**Excerpt**
★ ★ ★ ★

By Naomi Millán Power & Communication
Electric shock sign covered with water drops

Faulty wiring in a pool or a marina can cause electric current to leak into the water, creating an electrocution hazard. An electrocuted swimmer would be paralyzed, likely leading to electric shock drowning (ESD), according to an education campaign from the National Fire Protection Association.

The 2017 NFPA 70, National Electrical Code (NEC) has been revised to improve pool safety and help reduce the risk of ESD. The 2020 NEC includes proposed revisions to include ground-fault protection in marinas and boatyards.

Facility managers with pools on their properties should look for tell-tale signs of damaged wires, such as underwater lights that are not working properly or are flickering. Emergency response procedures should include directions on how to shut off all power to the pool, spa, or hot tub. In outdoor pools, overhead lines should be a safe distance from the pool or any structures such as diving boards. If there is a doubt on the safe distance, NFPA recommends contacting the local utility for an evaluation. And, of course, all corded electrical equipment should be kept at least six feet away from the water.

Facility managers with a marina on their properties should have the dockside electrical system inspected by a qualified electrician once a year, according to the Electrical Safety Foundation International. Ground Fault Circuit Interrupters should be installed on the dock, and tested monthly. In addition, swimming should not be allowed in or around the marina, and marina users should be required to use only UL-Marine Listed power cords, plugs, and receptacles.

Naomi Millán is senior editor of Building Operating Management.

★ ★ ★ ★

**Provided material**
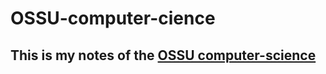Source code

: # OSSU-computer-cience

## This is my notes of the [OSSU computer-science](https://github.com/ossu/computer-science)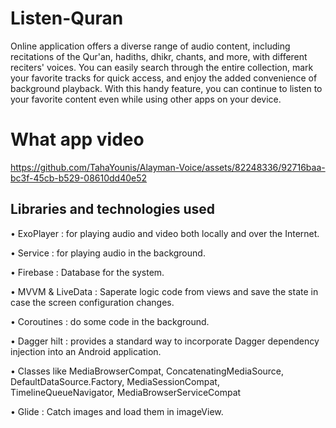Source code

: # Listen-Quran
Online application offers a diverse range of audio content, including recitations of the Qur'an, hadiths, dhikr, chants, and more, with different reciters' voices. You can easily search through the entire collection, mark your favorite tracks for quick access, and enjoy the added convenience of background playback. With this handy feature, you can continue to listen to your favorite content even while using other apps on your device.

# What app video
[https://github.com/TahaYounis/Alayman-Voice/assets/82248336/92716baa-bc3f-45cb-b529-08610dd40e52
](https://github.com/TahaYounis/Alayman-Voice/assets/82248336/7c137199-dfde-4356-adbe-ee1cf0e7c7f7
)

## Libraries and technologies used

•	ExoPlayer : for playing audio and video both locally and over the Internet.

•	Service : for playing audio in the background.

•	Firebase : Database for the system.

•	MVVM & LiveData : Saperate logic code from views and save the state in case the screen configuration changes.

•	Coroutines : do some code in the background.

•	Dagger hilt : provides a standard way to incorporate Dagger dependency injection into an Android application.

•	Classes like MediaBrowserCompat, ConcatenatingMediaSource, DefaultDataSource.Factory, MediaSessionCompat, TimelineQueueNavigator, MediaBrowserServiceCompat

•	Glide : Catch images and load them in imageView.
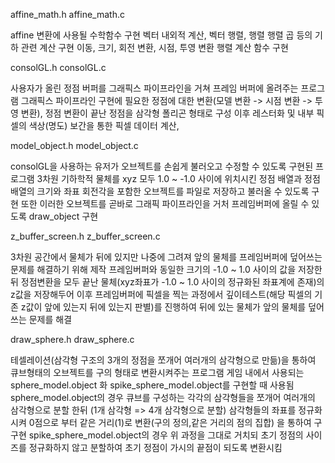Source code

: affine_math.h
affine_math.c

affine 변환에 사용될 수학함수 구현
벡터 내외적 계산, 벡터 행렬, 행렬 행렬 곱 등의 기하 관련 계산 구현
이동, 크기, 회전 변환, 시점, 투영 변환 행렬 계산 함수 구현

consolGL.h
consolGL.c

사용자가 올린 정점 버퍼를 그래픽스 파이프라인을 거쳐
프레임 버퍼에 올려주는 프로그램
그래픽스 파이프라인 구현에 필요한
정점에 대한 변환(모델 변환 -> 시점 변환 -> 투영 변환),
정점 변환이 끝난 정점을 삼각형 폴리곤 형태로 구성
이후 레스터화 및 내부 픽셀의 색상(명도) 보간을 통한 픽셀 데이터 계산,

model_object.h
model_object.c

consolGL을 사용하는 유저가 오브젝트를 손쉽게 불러오고 수정할 수 있도록 구현된 프로그램
3차원 기하학적 물체를 xyz 모두 1.0 ~ -1.0 사이에 위치시킨 정점 배열과
정점 배열의 크기와 좌표 회전각을 포함한 오브젝트를 파일로 저장하고 불러올 수 있도록 구현
또한 이러한 오브젝트를 곧바로 그래픽 파이프라인을 거처 프레임버퍼에 올릴 수 있도록
draw_object 구현

z_buffer_screen.h
z_buffer_screen.c

3차원 공간에서 물체가 뒤에 있지만 나중에 그려져 앞의 물체를 프레임버퍼에 
덮어쓰는 문제를 해결하기 위해 제작
프레임버퍼와 동일한 크기의 -1.0 ~ 1.0 사이의 값을 저장한뒤
정점변환을 모두 끝난 물체(xyz좌표가 -1.0 ~ 1.0 사이의 정규화된 좌표계에 존재)의 z값을 저장해두어
이후 프레임버퍼에 픽셀을 찍는 과정에서 깊이테스트(해당 픽셀의 기존 z값이 앞에 있는지 뒤에 있는지 판별)를
진행하여 뒤에 있는 물체가 앞의 물체를 덮어쓰는 문제를 해결

draw_sphere.h
draw_sphere.c

테셀레이션(삼각형 구조의 3개의 정점을 쪼개어 여러개의 삼각형으로 만듦)을 통하여
큐브형태의 오브젝트를 구의 형태로 변환시켜주는 프로그램
게임 내에서 사용되는 sphere_model.object 화 spike_sphere_model.object를 구현할 때 사용됨
sphere_model.object의 경우 큐브를 구성하는 각각의 삼각형들을 쪼개어 여러개의 삼각형으로 분할 한뒤
(1개 삼각형 => 4개 삼각형으로 분할) 
삼각형들의 좌표를 정규화시켜 0점으로 부터 같은 거리(1)로 변환(구의 정의,같은 거리의 점의 집합)
을 통하여 구 구현
spike_sphere_model.object의 경우 위 과정을 그대로 거치되 초기 정점의 사이즈를 정규화하지 않고 분할하여
초기 정점이 가시의 끝점이 되도록 변환시킴
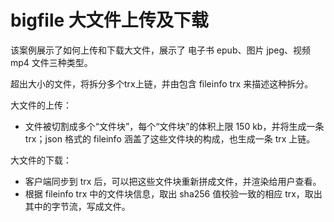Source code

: # bigfile 大文件上传及下载

该案例展示了如何上传和下载大文件，展示了 电子书 epub、图片 jpeg、视频 mp4 文件三种类型。

超出大小的文件，将拆分多个trx上链，并由包含 fileinfo trx 来描述这种拆分。

大文件的上传：

- 文件被切割成多个“文件块”，每个“文件块”的体积上限 150 kb，并将生成一条 trx；json 格式的 fileinfo 涵盖了这些文件块的构成，也生成一条 trx 上链。

大文件的下载：

- 客户端同步到 trx 后，可以把这些文件块重新拼成文件，并渲染给用户查看。
- 根据 fileinfo trx 中的文件块信息，取出 sha256 值校验一致的相应 trx，取出其中的字节流，写成文件。
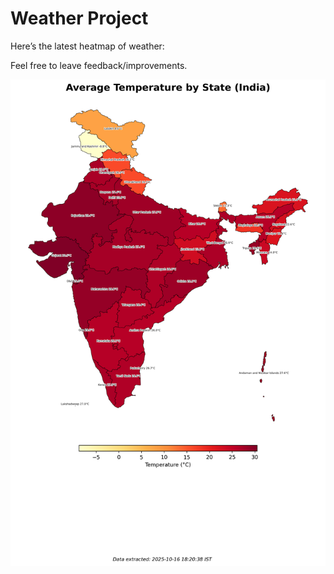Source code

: # Weather Project

Here’s the latest heatmap of weather:

Feel free to leave feedback/improvements.

![India Heatmap](docs/assets/india_heatmap.png?v=F0EA20)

★ ★ ★ ★

**Work instruction A**
Please say whether each statement agrees with the pool and marina safety text, answering yes or no and quoting the deciding words: (i) The 2020 NEC includes proposed revisions to add ground-fault protection in marinas and boatyards. (ii) Ground Fault Circuit Interrupters on the dock should be tested once a year. (iii) Corded electrical equipment should be kept at least six feet from the water.
**Work instruction B**
Retype the part of the pool and marina safety text starting at "Faulty wiring in" and ending at "Fire Protection Association.".
The data after the pool and marina safety text come from a different source.

**Result A**
(i) Yes: "The 2020 NEC includes proposed revisions to include ground-fault protection in marinas and boatyards."
(ii) No: "Ground Fault Circuit Interrupters should be installed on the dock, and tested monthly."
(iii) Yes: "all corded electrical equipment should be kept at least six feet away from the water."

**Result B**
Faulty wiring in a pool or a marina can cause electric current to leak into the water, creating an electrocution hazard. An electrocuted swimmer would be paralyzed, likely leading to electric shock drowning (ESD), according to an education campaign from the National Fire Protection Association.